Le statut des avocats : entre immunité, droit commun et logique disciplinaire. On considère donc que l'article 41 alinéa 3 de la loi de 1881 confère une immunité à l'avocat dans l'exercice contentieux de sa profession, appelée couramment "immunité de robe", surtout depuis la suppression du délit d'audience par la loi par la loi n° 82-506 du 15 juin 1982, relative à la procédure applicable en cas de faute professionnelle commise à l'audience par un avocat, qui permettait au juge de sanctionner immédiatement un avocat qui aurait manqué à son serment.
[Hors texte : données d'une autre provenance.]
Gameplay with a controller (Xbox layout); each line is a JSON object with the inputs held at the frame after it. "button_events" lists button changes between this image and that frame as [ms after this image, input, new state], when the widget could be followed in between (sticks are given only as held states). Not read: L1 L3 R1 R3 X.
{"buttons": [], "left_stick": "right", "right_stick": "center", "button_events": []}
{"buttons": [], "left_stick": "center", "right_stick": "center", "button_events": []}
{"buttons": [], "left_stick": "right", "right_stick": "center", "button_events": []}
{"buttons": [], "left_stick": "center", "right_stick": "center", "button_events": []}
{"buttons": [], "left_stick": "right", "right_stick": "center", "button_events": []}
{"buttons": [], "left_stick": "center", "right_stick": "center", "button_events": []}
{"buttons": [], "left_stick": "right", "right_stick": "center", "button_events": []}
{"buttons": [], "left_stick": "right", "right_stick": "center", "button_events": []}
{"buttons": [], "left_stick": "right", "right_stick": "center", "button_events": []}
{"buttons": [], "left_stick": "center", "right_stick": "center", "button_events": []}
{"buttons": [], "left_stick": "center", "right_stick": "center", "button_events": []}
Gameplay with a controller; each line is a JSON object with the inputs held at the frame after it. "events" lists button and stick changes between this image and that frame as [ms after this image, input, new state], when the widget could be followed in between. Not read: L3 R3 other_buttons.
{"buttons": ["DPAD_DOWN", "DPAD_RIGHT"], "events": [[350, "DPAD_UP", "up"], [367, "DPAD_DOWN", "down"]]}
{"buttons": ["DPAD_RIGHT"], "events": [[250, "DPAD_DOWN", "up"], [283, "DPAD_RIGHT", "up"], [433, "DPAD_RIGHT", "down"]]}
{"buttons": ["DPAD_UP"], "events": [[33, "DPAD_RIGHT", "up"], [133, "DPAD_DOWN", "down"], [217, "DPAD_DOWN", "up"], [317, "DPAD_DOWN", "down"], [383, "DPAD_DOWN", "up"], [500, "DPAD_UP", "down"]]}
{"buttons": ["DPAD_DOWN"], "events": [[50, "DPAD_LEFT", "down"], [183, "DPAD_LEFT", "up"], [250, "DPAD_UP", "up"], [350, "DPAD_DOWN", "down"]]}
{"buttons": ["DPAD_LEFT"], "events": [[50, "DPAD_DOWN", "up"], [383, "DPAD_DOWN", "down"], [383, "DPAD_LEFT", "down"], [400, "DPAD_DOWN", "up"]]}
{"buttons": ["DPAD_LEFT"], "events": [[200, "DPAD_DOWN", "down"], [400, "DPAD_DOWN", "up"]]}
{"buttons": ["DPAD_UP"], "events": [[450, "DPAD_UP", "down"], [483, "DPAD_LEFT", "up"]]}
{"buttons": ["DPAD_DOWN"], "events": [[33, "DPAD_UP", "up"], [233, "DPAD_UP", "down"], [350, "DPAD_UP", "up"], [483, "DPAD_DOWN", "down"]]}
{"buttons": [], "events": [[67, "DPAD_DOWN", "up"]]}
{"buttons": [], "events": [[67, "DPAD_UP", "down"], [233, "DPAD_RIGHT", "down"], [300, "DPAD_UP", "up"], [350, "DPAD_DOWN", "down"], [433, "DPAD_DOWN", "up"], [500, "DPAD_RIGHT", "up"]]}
On considère que la liberté de parole de l'avocat est relativement grande dans l'espace judiciaire stricto sensu, et singulièrement dans l'espace du prétoire, tandis qu'elle est beaucoup plus restreinte en dehors de cet espace (10). Une plainte avec constitution de partie civile déposée devant la juridiction d'instruction ne provoque pas l'application de l'immunité dès lors qu'elle est diffusée sur internet (11). Dans le cadre du prétoire, néanmoins entendu largement, c'est-à-dire comme l'espace où s'applique une procédure contradictoire (comme, par exemple, pour le cas des sentences arbitrales), la liberté est encore appréciée au regard du lien entre la critique et la cause défendue par l'avocat. N'est ainsi pas considérée comme outrageante la plaidoirie de l'avocat parlant de "justice honteuse", mais comme le constat de l'impossibilité dans laquelle l'avocat se trouvait de pouvoir faire entendre une cause dont il était fondé à penser qu'elle était juste (12). Le fait aussi pour un avocat de pointer l'impartialité d'un magistrat, à raison de son appartenance à un réseau d'entraide secret fondé sur une proximité d'opinion et destiné à obtenir des avantages, n'a pas été considéré comme étranger à la cause (13), ce qui illustre la relative souplesse d'appréciation des magistrats à l'égard de la pratique des avocats dans leur prétoire.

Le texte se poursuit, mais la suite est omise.